Corona hat MIhambo heftig erwischt
Die immensen Belastungen schlauchen, obwohl die hundsgemeinen Hustenanfälle besser geworden sind. Und die Doppel-Weltmeisterin die Situation kennt, besser mit ihr umgehen kann. Weil sie Ähnliches in München 2022 erlebt hat.
„Diesmal hat mich Corona nochmal deutlich heftiger erwischt“, sagt Mihambo von der LG Kurpfalz und beschreibt, wie ihr Sprung um Sprung „die Körner“ schwinden. Umso höher zu bewerten ist, dass sie ihre technischen Fehler korrigiert und behebt. Die Folge: Sie schiebt sich noch an der US-Amerikanerin Jasmine Moore vorbei. „Dazu haben sehr viel Willensstärke und mentale Stärke gehört“, sagt Mihambo.

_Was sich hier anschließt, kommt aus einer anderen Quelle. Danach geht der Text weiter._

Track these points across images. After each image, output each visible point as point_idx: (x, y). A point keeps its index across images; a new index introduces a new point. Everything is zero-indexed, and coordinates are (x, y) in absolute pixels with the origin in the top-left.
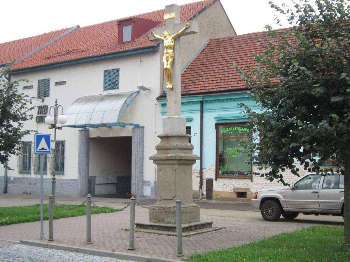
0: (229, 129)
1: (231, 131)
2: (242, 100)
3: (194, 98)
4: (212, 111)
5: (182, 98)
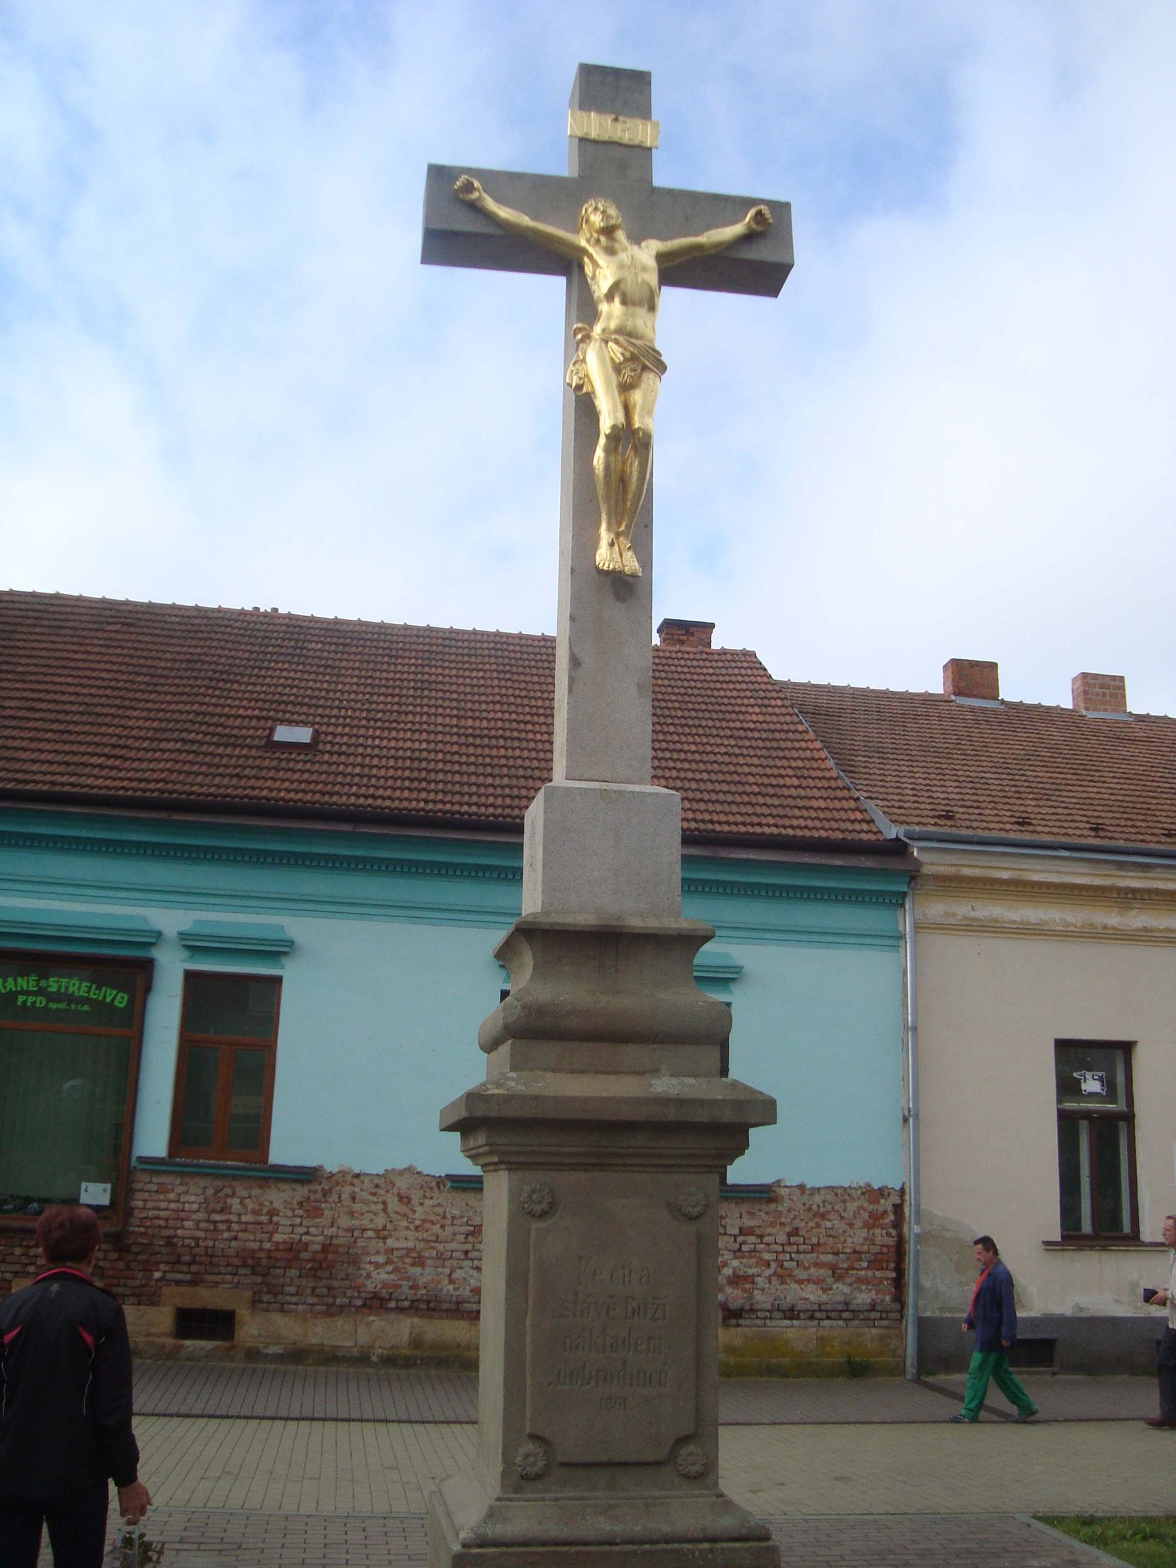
0: (16, 981)
1: (28, 993)
2: (100, 849)
3: (289, 834)
4: (456, 916)
5: (686, 859)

Mihambos Trainingsplan musste nach der Corona-Infektion angepasst werden
Dieser immerwährende Alltags-Kampf schon auf dem Weg nach Paris, mit unruhigen Nächten und gesundheitlichen Einschränkungen, stört nicht nur ihre Trainingsroutinen, er schlägt auch aufs Gemüt, macht psychisch mürbe. „Trotzdem habe ich immer geglaubt, dass ich es schaffe, mich nicht hängengelassen und bin stark geblieben“, sagt die dreimalige Sportlerin des Jahres.

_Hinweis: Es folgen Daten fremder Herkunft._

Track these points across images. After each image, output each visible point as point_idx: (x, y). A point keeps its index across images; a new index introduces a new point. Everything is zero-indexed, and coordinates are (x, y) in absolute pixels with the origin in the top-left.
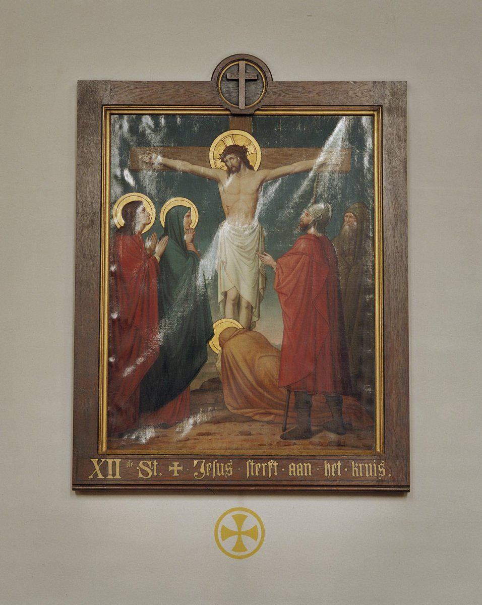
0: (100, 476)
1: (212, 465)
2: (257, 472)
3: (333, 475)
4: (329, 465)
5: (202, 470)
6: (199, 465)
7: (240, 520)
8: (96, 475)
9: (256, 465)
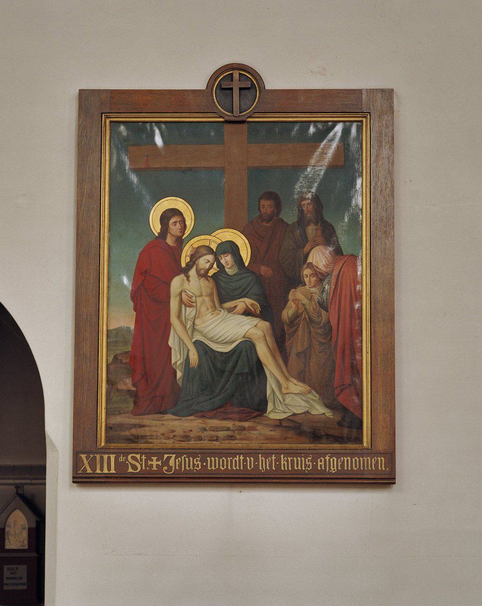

Mihambos Trainer, Ulli Knapp, hat die Planungen für Paris angepasst. Notgedrungen. Er skizziert, wie sie nach Rom einen grundlegenden Aufbau geplant hatten. „Aber das gesamte Fundament ist im Grunde weggefallen. Das heißt, wir haben ein sehr bröckeliges Haus gebaut, das schon nach der Qualifikation ein bisschen gewackelt hat.“ Der Coach beobachtet den Energieverlust seiner Athletin und kann ihr doch nicht helfen. Das schmerzt.
Weitspringerin Malaika Mihambo hat bei den Olympischen Spielen "Silber gewonnen" - und es strahlt golden
Mit Stolz sagt Knapp: „Mali hat sich in unvorstellbarer Manier durch den Wettkampf gekämpft. Für mich ist sie die Siegerin - und Olympiasiegerin ist sie ja schon geworden.“ Obendrein sei sie ein Vorbild in einer Gesellschaft, in der sich manche schon wegen Nasenblutens krankschreiben lassen würden.
Mihambo ist vor 70 000 Zuschauern am Donnerstagabend zwar geschlagen worden, verspürt aber Dankbarkeit und Stolz, es so weit geschafft zu haben. „Es gibt nicht viele Sportler, die mit so einer Vorgeschichte und diesem Handicap mit einer Silbermedaille vom Feld gehen. Daher habe ich Silber gewonnen - und für mich strahlt es auch sehr golden.“ Nach diesem Satz lächelt sie wenigstens zart.